What to work on
Reproduce the listing below with every occurrence of "Kontrollera" switched to "Granska" and all other text unchanged, omitting the pictures from your answer.

[[ Records supplied, beginning ]]

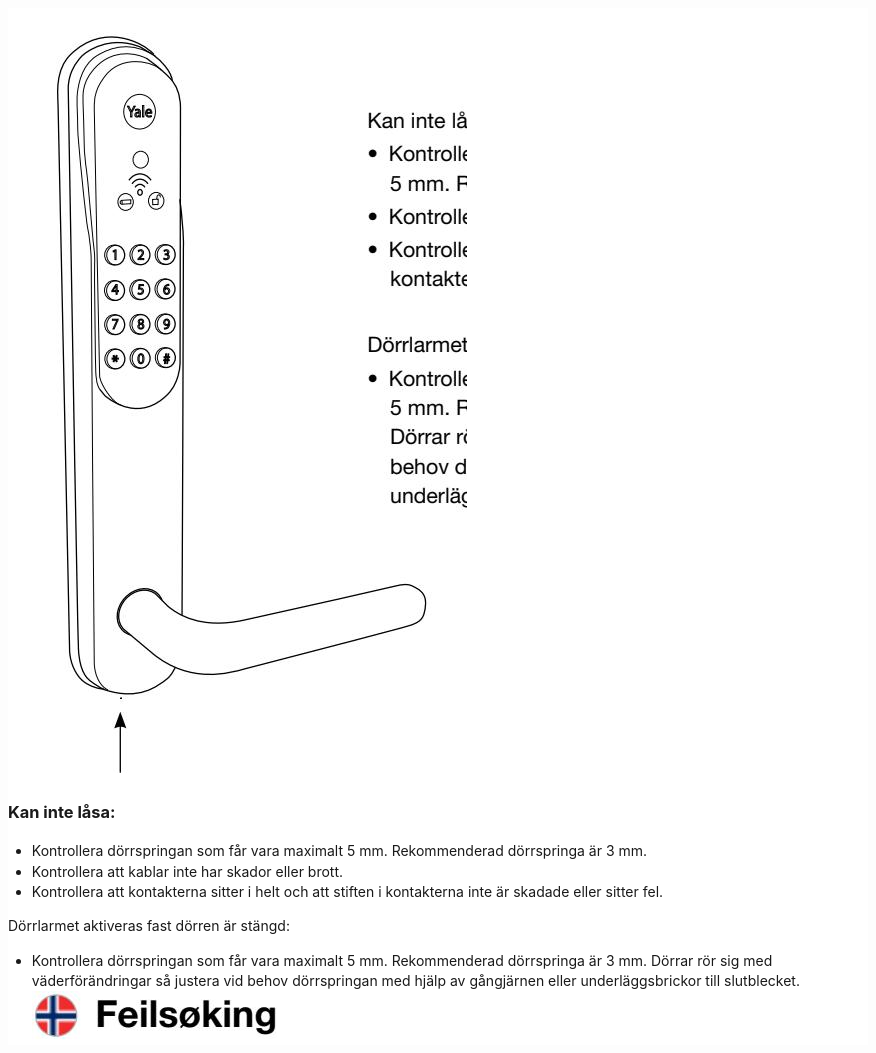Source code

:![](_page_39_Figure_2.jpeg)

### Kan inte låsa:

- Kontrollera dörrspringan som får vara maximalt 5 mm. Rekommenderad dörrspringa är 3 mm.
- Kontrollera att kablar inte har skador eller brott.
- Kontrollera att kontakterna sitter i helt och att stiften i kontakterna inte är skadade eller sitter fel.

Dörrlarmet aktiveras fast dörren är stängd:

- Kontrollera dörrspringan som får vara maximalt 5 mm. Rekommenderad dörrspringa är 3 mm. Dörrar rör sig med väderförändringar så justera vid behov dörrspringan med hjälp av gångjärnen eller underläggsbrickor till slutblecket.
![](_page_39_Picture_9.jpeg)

[[ Records supplied, end ]]

Response box
Source code

:![](_page_39_Figure_2.jpeg)

### Kan inte låsa:

- Granska dörrspringan som får vara maximalt 5 mm. Rekommenderad dörrspringa är 3 mm.
- Granska att kablar inte har skador eller brott.
- Granska att kontakterna sitter i helt och att stiften i kontakterna inte är skadade eller sitter fel.

Dörrlarmet aktiveras fast dörren är stängd:

- Granska dörrspringan som får vara maximalt 5 mm. Rekommenderad dörrspringa är 3 mm. Dörrar rör sig med väderförändringar så justera vid behov dörrspringan med hjälp av gångjärnen eller underläggsbrickor till slutblecket.
![](_page_39_Picture_9.jpeg)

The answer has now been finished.